In any given B2B category, there's a small group of people who become known as the trustworthy ones. The SAs whose users come back when they change companies. The SAs whose old users introduce them to new users without being asked. The SAs whose deals tend to expand quietly over time without much commercial pressure. These people don't usually have a system for it. They have a habit of choosing the harder right answer in the small moments, sustained over years.
This is the most undersold form of compounding in the job. It doesn't show up in your quarterly numbers. It shows up in your fifth year, when half your pipeline is coming from people you worked with in your first three years. It shows up when a user you walked away from in 2022 calls you in 2026 because they've finally hit the use case where your product is actually right for them. It shows up when an AE you've never worked with messages you out of the blue because three of their prospects mentioned your name.

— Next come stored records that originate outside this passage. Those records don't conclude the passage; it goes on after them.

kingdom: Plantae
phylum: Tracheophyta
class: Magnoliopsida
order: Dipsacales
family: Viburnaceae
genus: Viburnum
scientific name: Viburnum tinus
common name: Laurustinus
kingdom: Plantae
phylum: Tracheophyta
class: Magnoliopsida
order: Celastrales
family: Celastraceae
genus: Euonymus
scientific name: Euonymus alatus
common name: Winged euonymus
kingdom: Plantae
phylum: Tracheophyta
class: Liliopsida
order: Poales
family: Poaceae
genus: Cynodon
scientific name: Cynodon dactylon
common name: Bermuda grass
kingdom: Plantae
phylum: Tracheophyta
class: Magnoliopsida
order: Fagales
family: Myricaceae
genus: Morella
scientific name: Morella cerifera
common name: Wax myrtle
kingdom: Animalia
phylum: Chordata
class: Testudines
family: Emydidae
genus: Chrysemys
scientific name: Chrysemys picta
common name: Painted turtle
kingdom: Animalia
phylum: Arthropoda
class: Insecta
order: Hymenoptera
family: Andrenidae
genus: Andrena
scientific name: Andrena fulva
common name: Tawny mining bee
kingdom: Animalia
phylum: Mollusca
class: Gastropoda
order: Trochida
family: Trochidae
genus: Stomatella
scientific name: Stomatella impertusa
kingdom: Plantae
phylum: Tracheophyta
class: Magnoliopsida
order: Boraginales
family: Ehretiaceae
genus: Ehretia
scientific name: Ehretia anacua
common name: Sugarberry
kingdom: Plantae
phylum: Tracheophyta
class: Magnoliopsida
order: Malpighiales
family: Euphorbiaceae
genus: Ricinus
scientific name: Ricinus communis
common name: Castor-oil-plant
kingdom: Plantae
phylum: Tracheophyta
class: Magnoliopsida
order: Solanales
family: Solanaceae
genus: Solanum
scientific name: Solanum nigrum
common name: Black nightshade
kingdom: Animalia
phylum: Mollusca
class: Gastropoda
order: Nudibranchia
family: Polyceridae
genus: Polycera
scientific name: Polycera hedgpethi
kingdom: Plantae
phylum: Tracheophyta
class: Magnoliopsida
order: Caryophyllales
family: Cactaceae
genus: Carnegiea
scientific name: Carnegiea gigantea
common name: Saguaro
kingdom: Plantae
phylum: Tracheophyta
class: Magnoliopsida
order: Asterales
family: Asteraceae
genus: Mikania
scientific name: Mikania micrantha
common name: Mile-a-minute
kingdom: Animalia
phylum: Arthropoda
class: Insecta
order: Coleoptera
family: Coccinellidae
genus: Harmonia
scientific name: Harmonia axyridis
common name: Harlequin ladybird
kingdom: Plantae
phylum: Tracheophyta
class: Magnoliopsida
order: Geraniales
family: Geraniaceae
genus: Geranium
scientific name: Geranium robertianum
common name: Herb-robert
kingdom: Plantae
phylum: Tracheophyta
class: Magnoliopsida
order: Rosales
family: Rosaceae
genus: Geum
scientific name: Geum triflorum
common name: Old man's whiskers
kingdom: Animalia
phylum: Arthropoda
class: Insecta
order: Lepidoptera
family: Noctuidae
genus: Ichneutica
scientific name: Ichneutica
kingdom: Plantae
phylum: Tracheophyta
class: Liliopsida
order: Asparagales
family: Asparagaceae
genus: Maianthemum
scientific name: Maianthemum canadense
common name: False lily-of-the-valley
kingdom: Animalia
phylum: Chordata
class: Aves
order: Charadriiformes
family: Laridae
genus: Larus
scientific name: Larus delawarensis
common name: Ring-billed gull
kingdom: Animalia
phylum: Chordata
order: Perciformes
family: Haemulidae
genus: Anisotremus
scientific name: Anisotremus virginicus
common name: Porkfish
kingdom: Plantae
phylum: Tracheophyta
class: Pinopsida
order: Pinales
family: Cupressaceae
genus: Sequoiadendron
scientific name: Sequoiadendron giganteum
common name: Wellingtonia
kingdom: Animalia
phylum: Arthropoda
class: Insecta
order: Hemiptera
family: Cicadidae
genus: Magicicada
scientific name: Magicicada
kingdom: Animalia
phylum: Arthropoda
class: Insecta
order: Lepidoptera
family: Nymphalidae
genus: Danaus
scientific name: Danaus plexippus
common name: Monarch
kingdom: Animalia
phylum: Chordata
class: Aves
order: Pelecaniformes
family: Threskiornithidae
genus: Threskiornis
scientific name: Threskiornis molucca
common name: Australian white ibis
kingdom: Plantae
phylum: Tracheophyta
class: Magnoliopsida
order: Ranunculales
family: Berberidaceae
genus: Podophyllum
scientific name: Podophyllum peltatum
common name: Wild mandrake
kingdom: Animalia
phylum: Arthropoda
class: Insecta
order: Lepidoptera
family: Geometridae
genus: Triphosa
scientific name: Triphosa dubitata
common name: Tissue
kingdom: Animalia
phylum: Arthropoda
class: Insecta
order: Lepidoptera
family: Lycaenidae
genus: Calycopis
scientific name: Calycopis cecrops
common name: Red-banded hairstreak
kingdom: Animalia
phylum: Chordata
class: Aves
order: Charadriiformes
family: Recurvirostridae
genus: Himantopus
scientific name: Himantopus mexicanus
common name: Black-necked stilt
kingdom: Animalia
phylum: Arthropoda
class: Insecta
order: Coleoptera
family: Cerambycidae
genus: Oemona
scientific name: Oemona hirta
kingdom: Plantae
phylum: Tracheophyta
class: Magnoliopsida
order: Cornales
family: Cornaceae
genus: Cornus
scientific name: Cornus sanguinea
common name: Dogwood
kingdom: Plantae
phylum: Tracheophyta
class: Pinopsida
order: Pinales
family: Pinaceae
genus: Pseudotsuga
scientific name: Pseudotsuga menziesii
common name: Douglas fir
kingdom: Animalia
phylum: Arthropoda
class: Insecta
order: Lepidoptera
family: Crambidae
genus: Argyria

This is the most quietly satisfying experience in the entire job. It's also the kind of thing you cannot put on a quarterly review.
You can't manufacture this. You can only build it slowly, one decision at a time, by holding the line in the small moments.
A note for builders
If you're building an SA function, the leverage point for users-first behavior is hiring and tone, not policy.
You can't write a "users first" rule that survives quarterly pressure. You can hire people whose default is already in the right place, set the tone from the top about what you actually reward, and then back the SAs when they make calls that cost you a deal in service of doing the right thing. That last one is the hardest and the most important. The first time an SA on your team walks away from a deal because the fit was wrong, what you do in that moment defines the function for the next two years. If you celebrate the call, you've built a culture. If you grumble about the lost number, you've trained the team to never do it again.
The other thing you can do is design the metrics so they don't actively work against the principle. SAs who are measured purely on attached deal volume will, over time, attach to anything. SAs who are also measured on user outcomes — implementation quality, post-sale satisfaction, expansion in their accounts — will be more deliberate about which deals they're pushing through. The metrics aren't everything, but they're part of the environment, and an environment that punishes good judgment will eventually erode it.
Users first isn't a slogan. It's an organizing principle, and it survives only when the whole system around it is set up to let it survive.